At the end of this course, the participants will be able to
- Explain variability in your data using principal component analysis (PCA)
- Judge when PCA should be used on the covariance or correlation matrices
- Interpret principal components based on loadings and scores
- Evaluate the simplification of data resulting from PCA based on residual analysis
- Use canonical correlations to investigate correlations between two sets of variables
- Construct canonical correlation regression and evaluate its performance by using cross-validation
- Construct discrimination procedures for classification into several populations based on multivariate data
- Create plots based on Fisher discriminants
- Use cross-validation for evaluation of classification procedures
- Explain the concept of independent component analysis (ICA) and its relationship to PCA
- Calculate nonnegative principal components.
List of topics:
- Introduction.
- Definition of multivariate descriptive statistics. The geometry of the multivariate sample.

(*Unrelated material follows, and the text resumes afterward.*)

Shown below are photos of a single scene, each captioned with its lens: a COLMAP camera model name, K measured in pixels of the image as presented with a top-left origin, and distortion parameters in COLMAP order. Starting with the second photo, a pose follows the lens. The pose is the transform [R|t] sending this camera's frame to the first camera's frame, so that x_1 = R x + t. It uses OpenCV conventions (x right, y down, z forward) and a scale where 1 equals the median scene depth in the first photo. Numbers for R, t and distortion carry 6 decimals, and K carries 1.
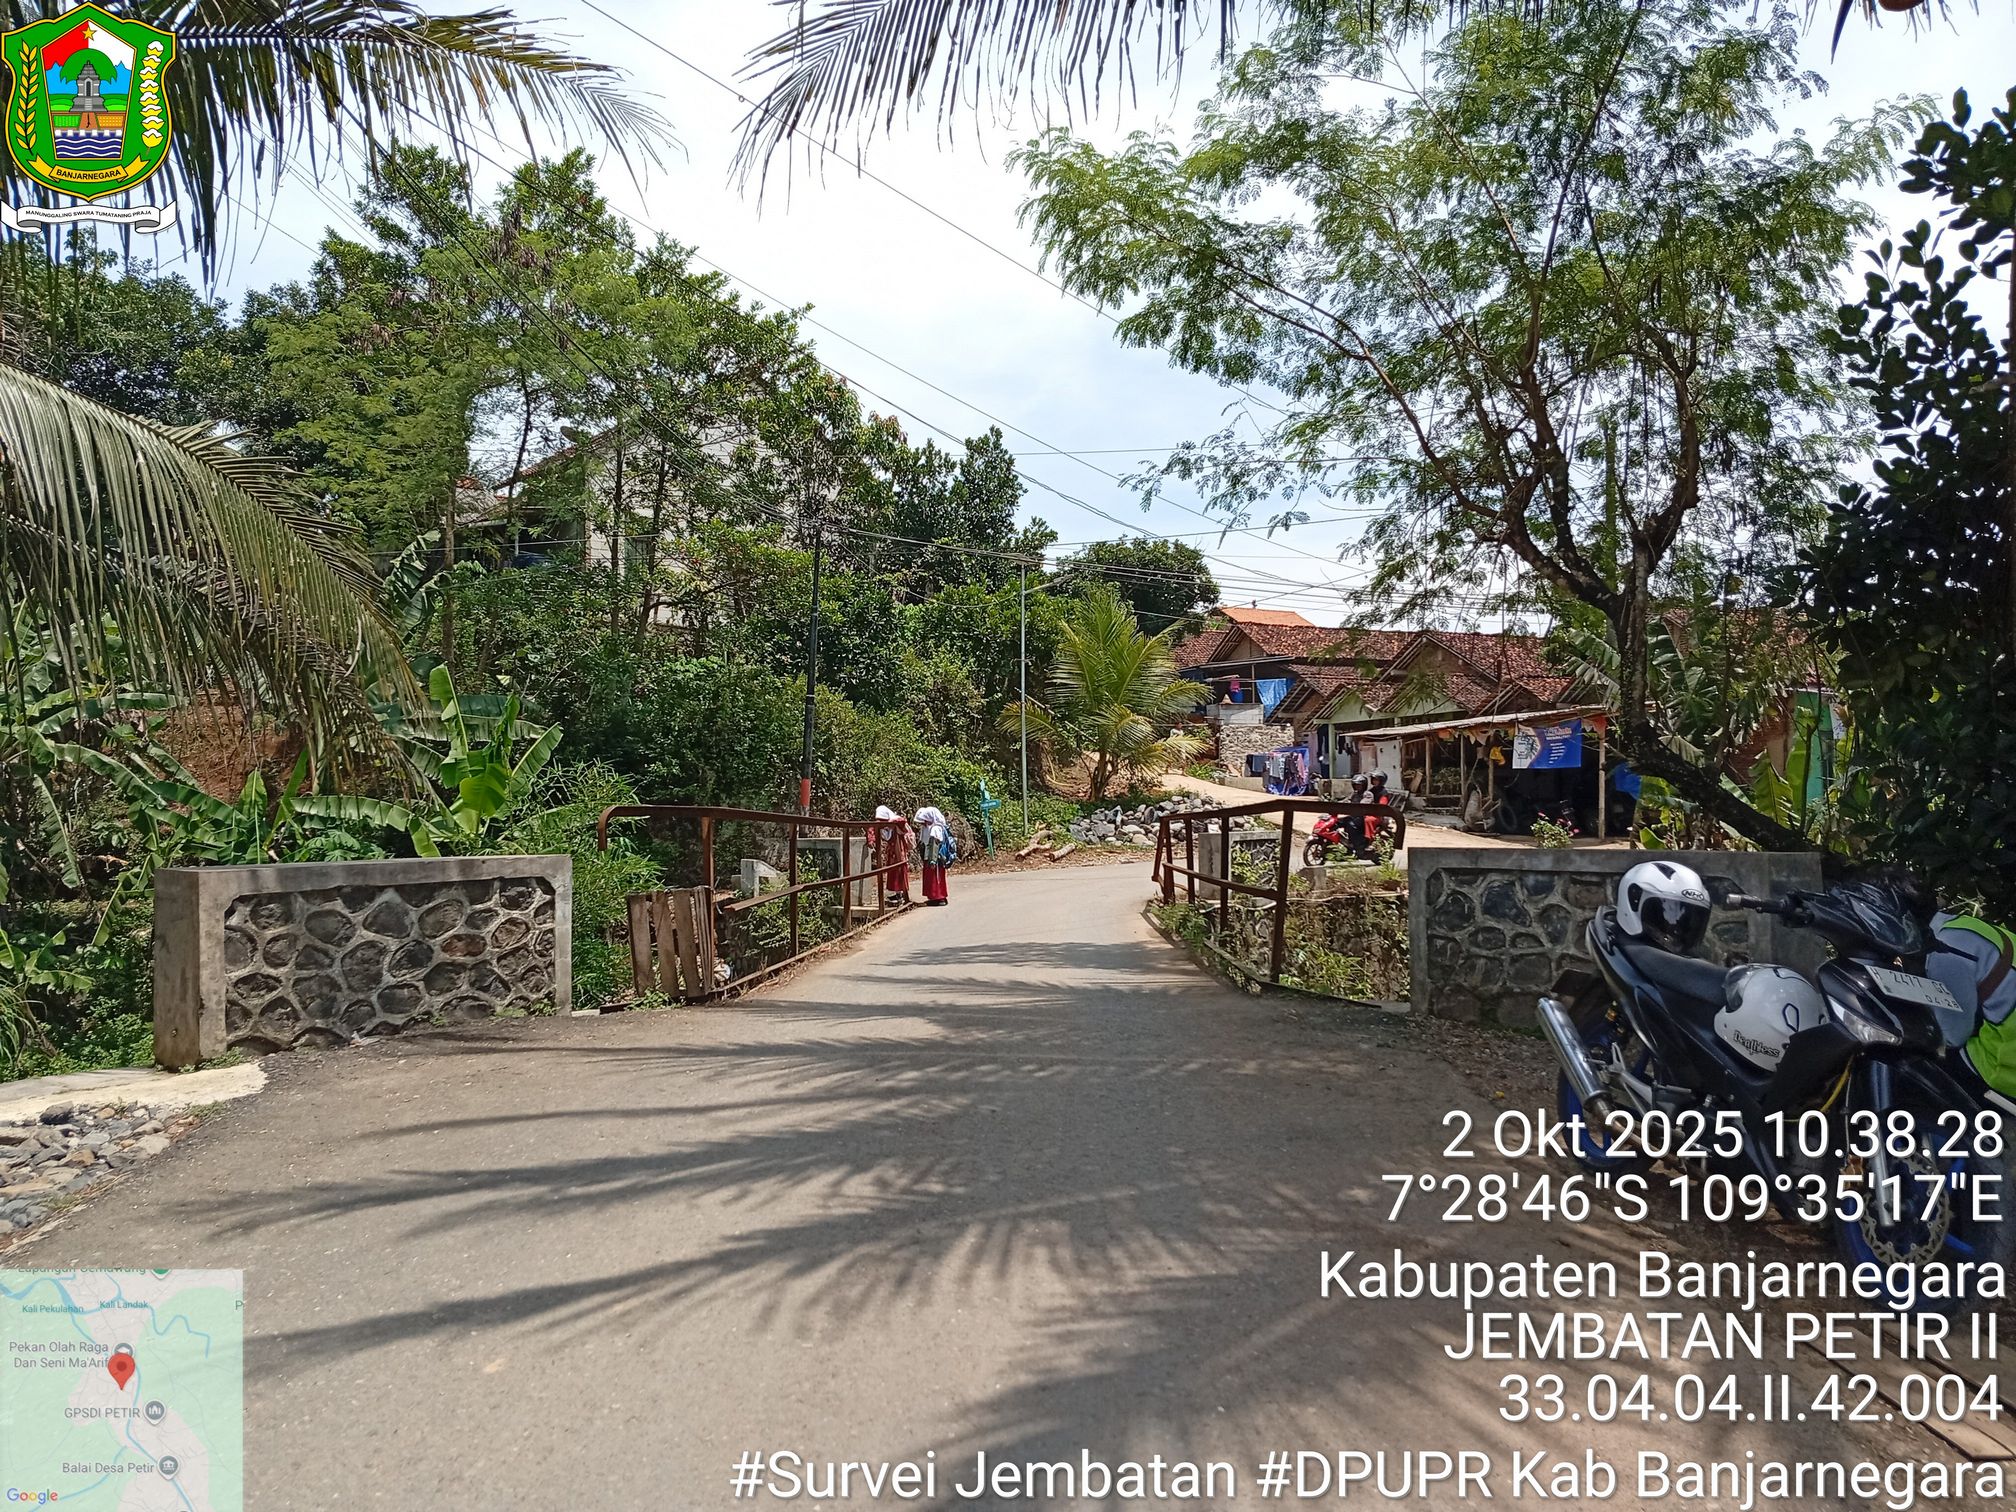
lens RADIAL K [[1570.4, 0, 1006.3], [0, 1570.4, 767.0], [0, 0, 1]] dist [0.015677, -0.061428]
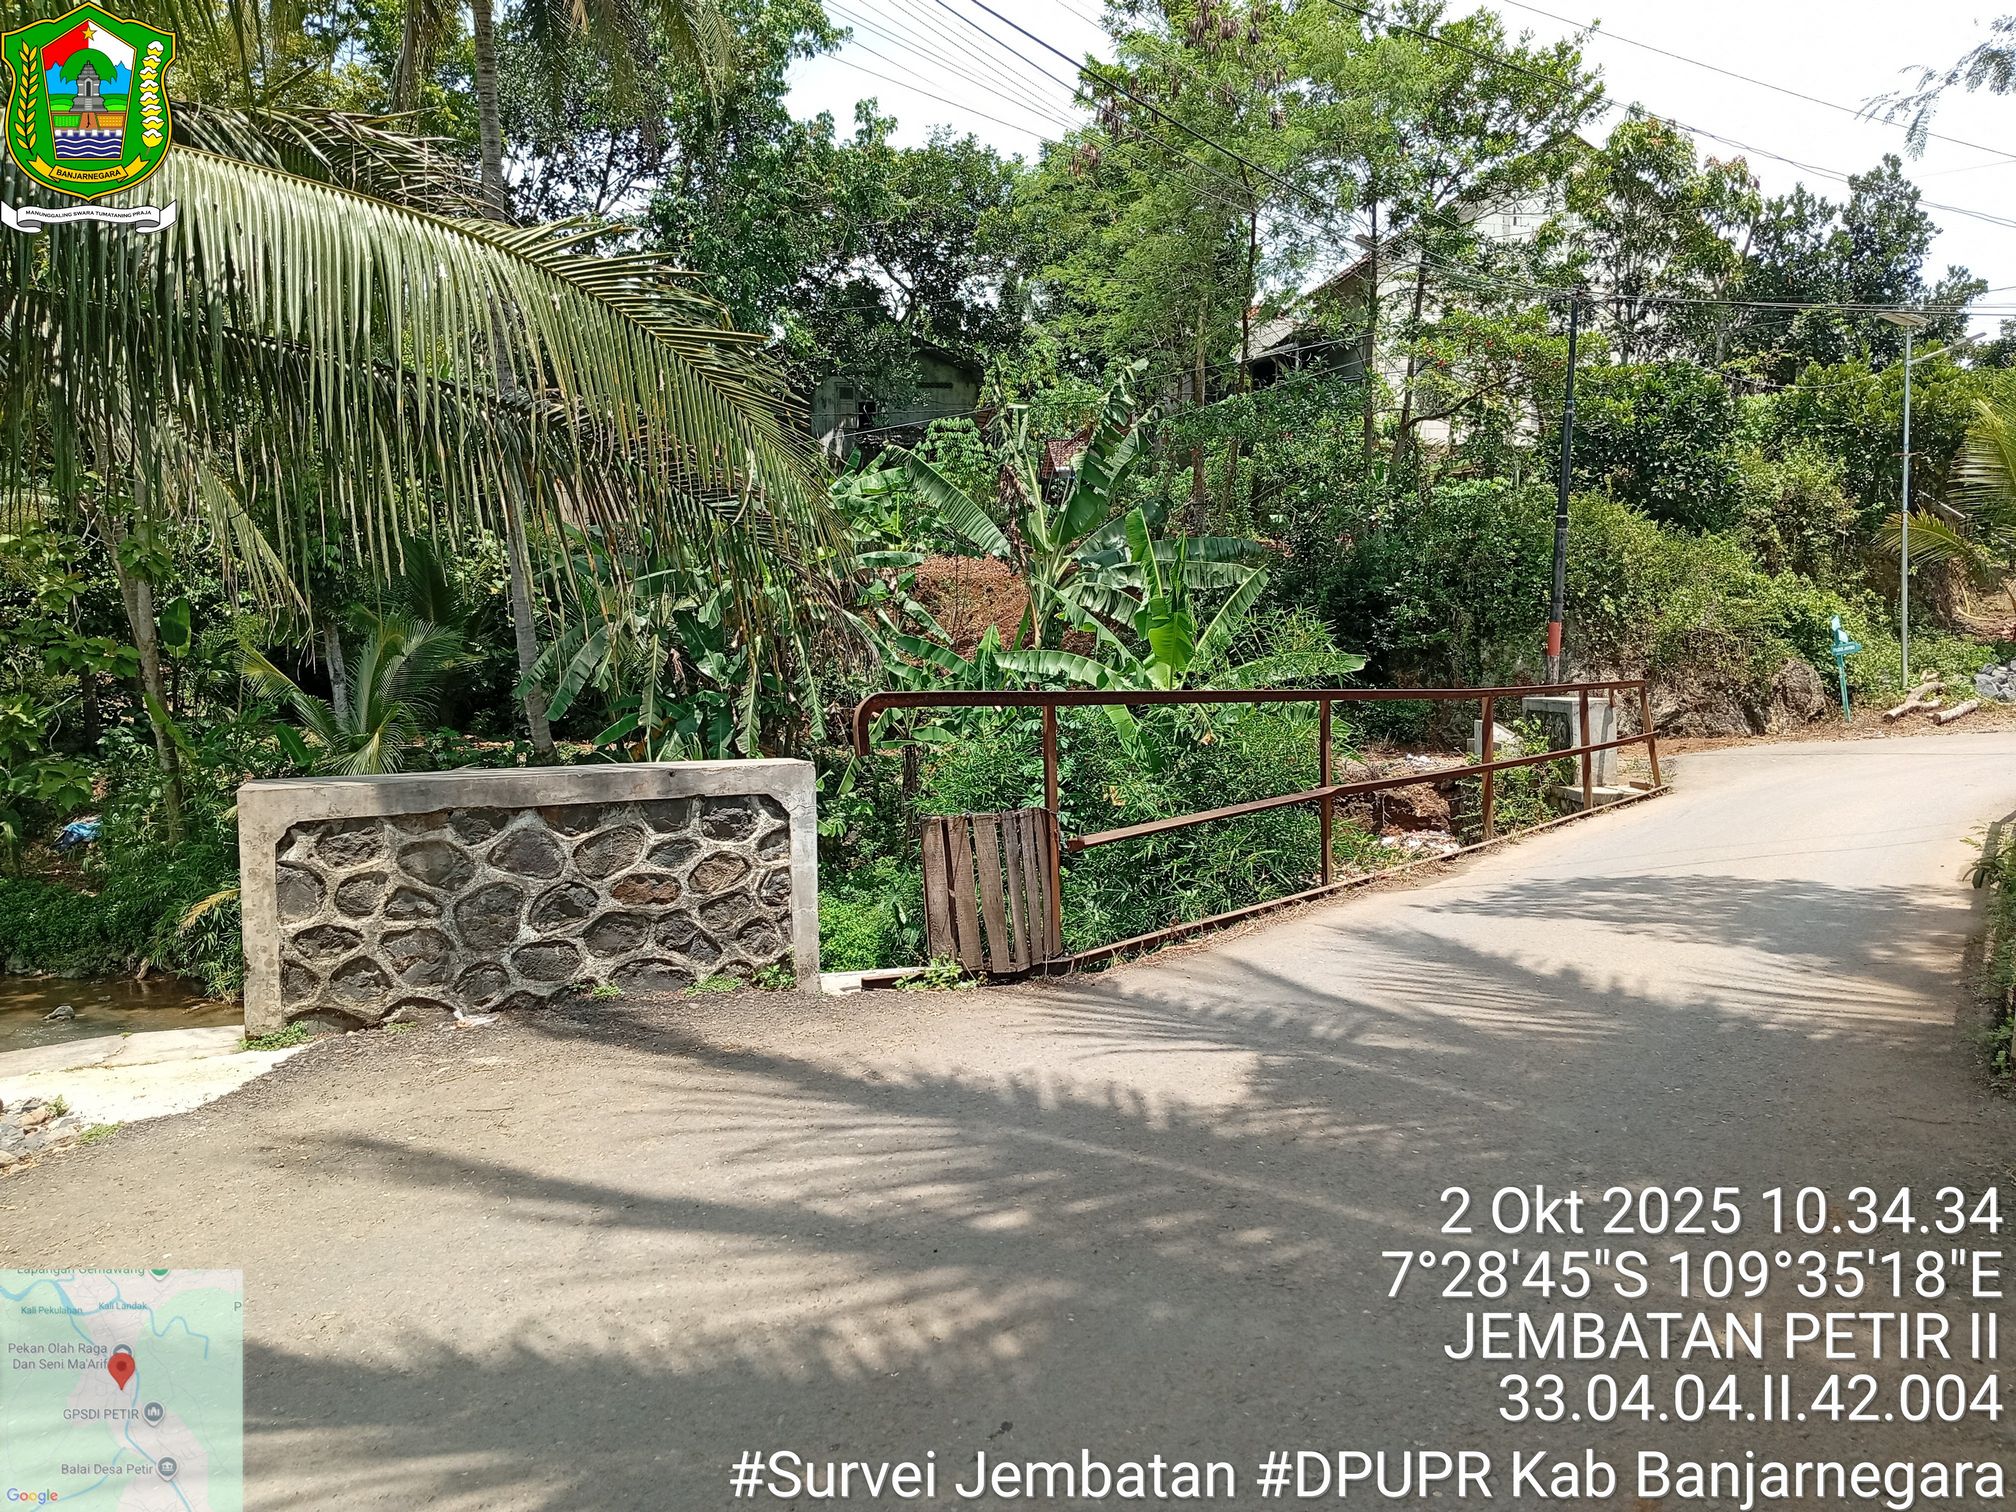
lens RADIAL K [[1570.4, 0, 997.9], [0, 1570.4, 753.5], [0, 0, 1]] dist [0.015677, -0.061428]
pose [[0.846821, 0.024657, -0.531306, 0.138016], [0.025305, 0.995926, 0.086551, -0.004976], [0.531276, -0.086738, 0.842747, 0.393602]]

- Measures of multivariate variability (generalized variance and total variability) and their interpretations. Will also discuss how to deal with small samples on a large number of variables.
- Examples and many graphs for intuitive explanations.

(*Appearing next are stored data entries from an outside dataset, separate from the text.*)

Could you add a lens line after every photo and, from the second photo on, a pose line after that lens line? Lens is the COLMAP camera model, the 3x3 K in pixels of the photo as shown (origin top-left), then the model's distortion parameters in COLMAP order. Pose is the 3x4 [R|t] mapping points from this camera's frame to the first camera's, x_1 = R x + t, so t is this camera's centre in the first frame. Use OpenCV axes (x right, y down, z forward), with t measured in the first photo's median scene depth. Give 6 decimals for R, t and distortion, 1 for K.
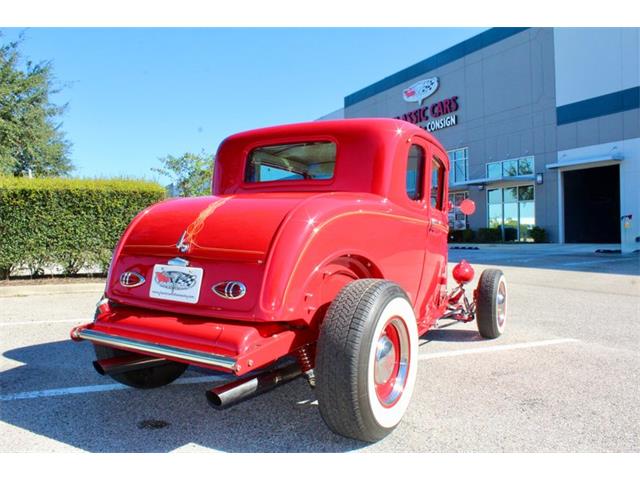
lens RADIAL K [[529.1, 0, 320.0], [0, 529.1, 240.0], [0, 0, 1]] dist [-0.171203, 0.140450]
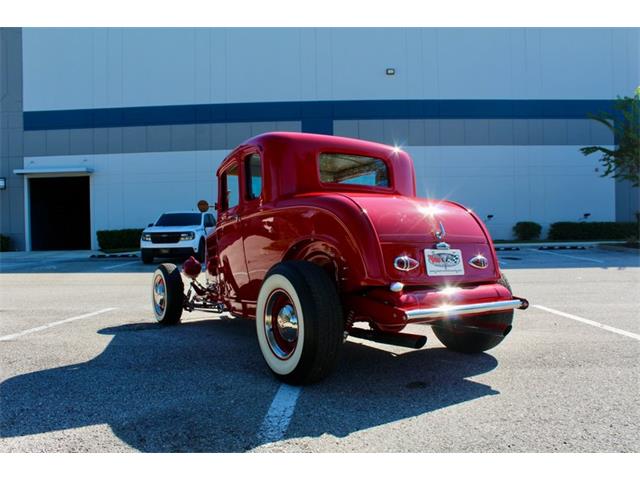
lens RADIAL K [[530.4, 0, 320.0], [0, 530.4, 240.0], [0, 0, 1]] dist [-0.173517, 0.152501]
pose [[0.454891, -0.005928, 0.890527, -0.439208], [0.022706, 0.999730, -0.004943, 0.007361], [-0.890257, 0.022469, 0.454903, 0.188016]]
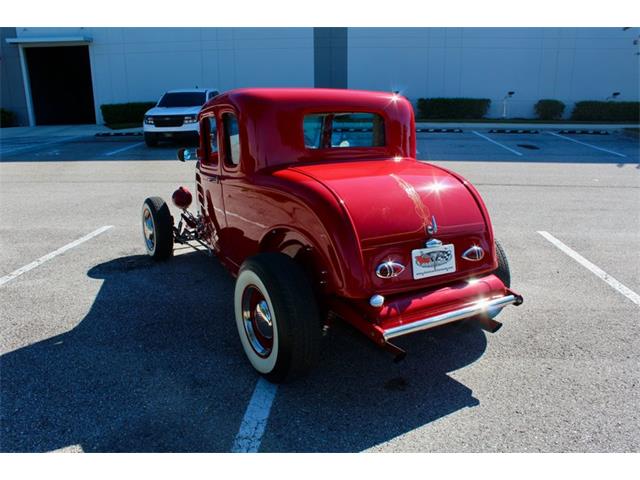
lens RADIAL K [[533.0, 0, 320.0], [0, 533.0, 240.0], [0, 0, 1]] dist [-0.175084, 0.155895]
pose [[0.480874, -0.231065, 0.845795, -0.391721], [0.013815, 0.966527, 0.256194, -0.076805], [-0.876681, -0.111513, 0.467970, 0.185076]]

- Principal Component Analysis (PCA).
- Definition of principal components.
- Interpretation of loadings through impact plots.
- Stopping rules for PCA, including some special rules for 100+ dimensional data.
- Interpretation of PC scores. Residual analysis.
- Statistical inference in PCA: i.i.d. (classic) case and non-i.i.d. cases.
- Canonical Correlation Analysis and Regression.
- Definition of canonical variables and the intuition behind it.
- Canonical correlation regression and its cross-validation.
- Examples of practical applications.
- Classification.
- Linear and Quadratic classification rules
- Calculating misclassification costs and probabilities
- Cross-validation of classification rules
- Fisher discriminants for graphical representation
- Spatial smoothing for classification
- Classification with an option of not classifying some observations.
- Independent component analysis (ICA)
- Meaning of ICA and how to perform it
- Nonnegative PCA
- Why do we need Nonnegative PCA?
- How to calculate Nonnegative Principal Components?
- PCA, ICA, and Nonnegative PCA as latent models and how to put all of it together.
This course is intended for participants who want to gain better insight into their multivariate data. Participants are expected to have a basic knowledge of vector and matrix algebra as well as some basic univariate statistics.
Peter Bajorski is an Associate Professor of Statistics at Rochester Institute of Technology, Rochester, NY, USA. Previously, he held positions at Cornell University, the University of British Columbia, and Simon Fraser University. He received the B.S./M.S. degrees in mathematics and the Ph.D. degree in mathematical statistics. He teaches graduate courses in statistics including a course on Multivariate Statistics for Imaging Science. He also designs and teaches short courses in industry, with longer-term follow-up and consulting. He has published over 50 research papers in statistics and in hyperspectral imaging. Dr. Bajorski is past-president of the Rochester Chapter of the American Statistical Association. He is also a senior member of SPIE and a senior member of IEEE. His book on Statistics for Imaging, Optics, and Photonics was published in the prestigious Wiley Series in Probability and Statistics in 2011.